Material provided =

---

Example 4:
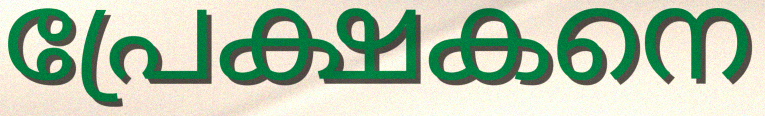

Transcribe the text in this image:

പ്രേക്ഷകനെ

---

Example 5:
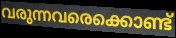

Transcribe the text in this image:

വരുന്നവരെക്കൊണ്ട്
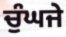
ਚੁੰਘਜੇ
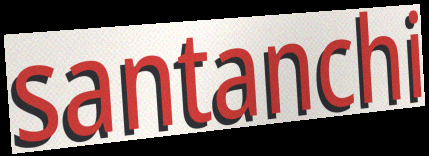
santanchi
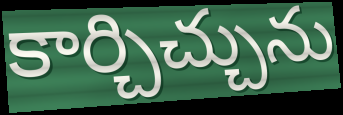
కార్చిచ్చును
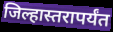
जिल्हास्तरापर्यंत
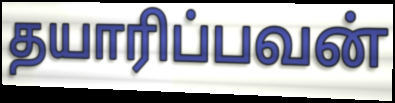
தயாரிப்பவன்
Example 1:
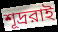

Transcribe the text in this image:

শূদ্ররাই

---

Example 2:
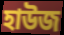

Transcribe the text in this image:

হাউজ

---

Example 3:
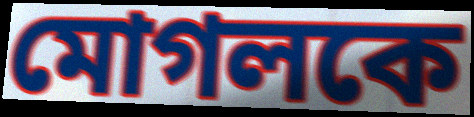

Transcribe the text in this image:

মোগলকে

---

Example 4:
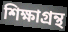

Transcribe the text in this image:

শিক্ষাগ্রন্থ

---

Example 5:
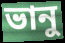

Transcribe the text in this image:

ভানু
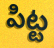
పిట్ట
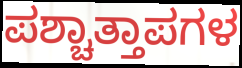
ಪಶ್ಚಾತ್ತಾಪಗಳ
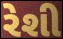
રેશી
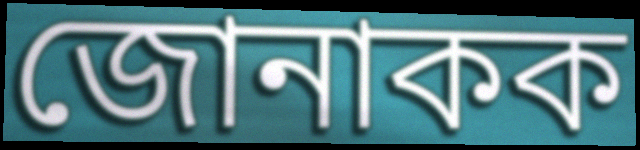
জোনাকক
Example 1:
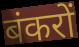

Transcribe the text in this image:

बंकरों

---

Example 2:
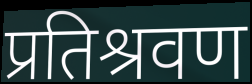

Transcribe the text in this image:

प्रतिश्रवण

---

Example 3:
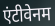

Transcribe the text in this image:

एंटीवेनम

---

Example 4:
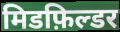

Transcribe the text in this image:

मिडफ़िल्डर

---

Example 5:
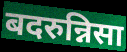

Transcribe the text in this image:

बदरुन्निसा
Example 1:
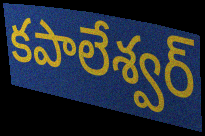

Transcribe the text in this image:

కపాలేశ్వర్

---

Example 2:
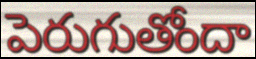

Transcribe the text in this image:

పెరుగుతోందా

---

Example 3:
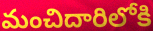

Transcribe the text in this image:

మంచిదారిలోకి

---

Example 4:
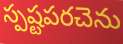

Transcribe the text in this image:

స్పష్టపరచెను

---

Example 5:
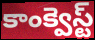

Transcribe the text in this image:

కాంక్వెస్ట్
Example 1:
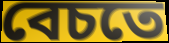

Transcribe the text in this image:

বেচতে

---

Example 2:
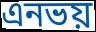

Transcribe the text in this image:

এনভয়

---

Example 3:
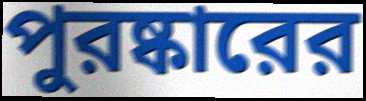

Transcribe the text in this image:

What this task involves = Take the listing and print it again exactly, but without any pictures.

Reply =
---

Example 4:

Transcribe the text in this image:

പ്രേക്ഷകനെ

---

Example 5:

Transcribe the text in this image:

വരുന്നവരെക്കൊണ്ട്
ਚੁੰਘਜੇ
santanchi
కార్చిచ్చును
जिल्हास्तरापर्यंत
தயாரிப்பவன்
Example 1:

Transcribe the text in this image:

শূদ্ররাই

---

Example 2:

Transcribe the text in this image:

হাউজ

---

Example 3:

Transcribe the text in this image:

মোগলকে

---

Example 4:

Transcribe the text in this image:

শিক্ষাগ্রন্থ

---

Example 5:

Transcribe the text in this image:

ভানু
పిట్ట
ಪಶ್ಚಾತ್ತಾಪಗಳ
રેશી
জোনাকক
Example 1:

Transcribe the text in this image:

बंकरों

---

Example 2:

Transcribe the text in this image:

प्रतिश्रवण

---

Example 3:

Transcribe the text in this image:

एंटीवेनम

---

Example 4:

Transcribe the text in this image:

मिडफ़िल्डर

---

Example 5:

Transcribe the text in this image:

बदरुन्निसा
Example 1:

Transcribe the text in this image:

కపాలేశ్వర్

---

Example 2:

Transcribe the text in this image:

పెరుగుతోందా

---

Example 3:

Transcribe the text in this image:

మంచిదారిలోకి

---

Example 4:

Transcribe the text in this image:

స్పష్టపరచెను

---

Example 5:

Transcribe the text in this image:

కాంక్వెస్ట్
Example 1:

Transcribe the text in this image:

বেচতে

---

Example 2:

Transcribe the text in this image:

এনভয়

---

Example 3:

Transcribe the text in this image:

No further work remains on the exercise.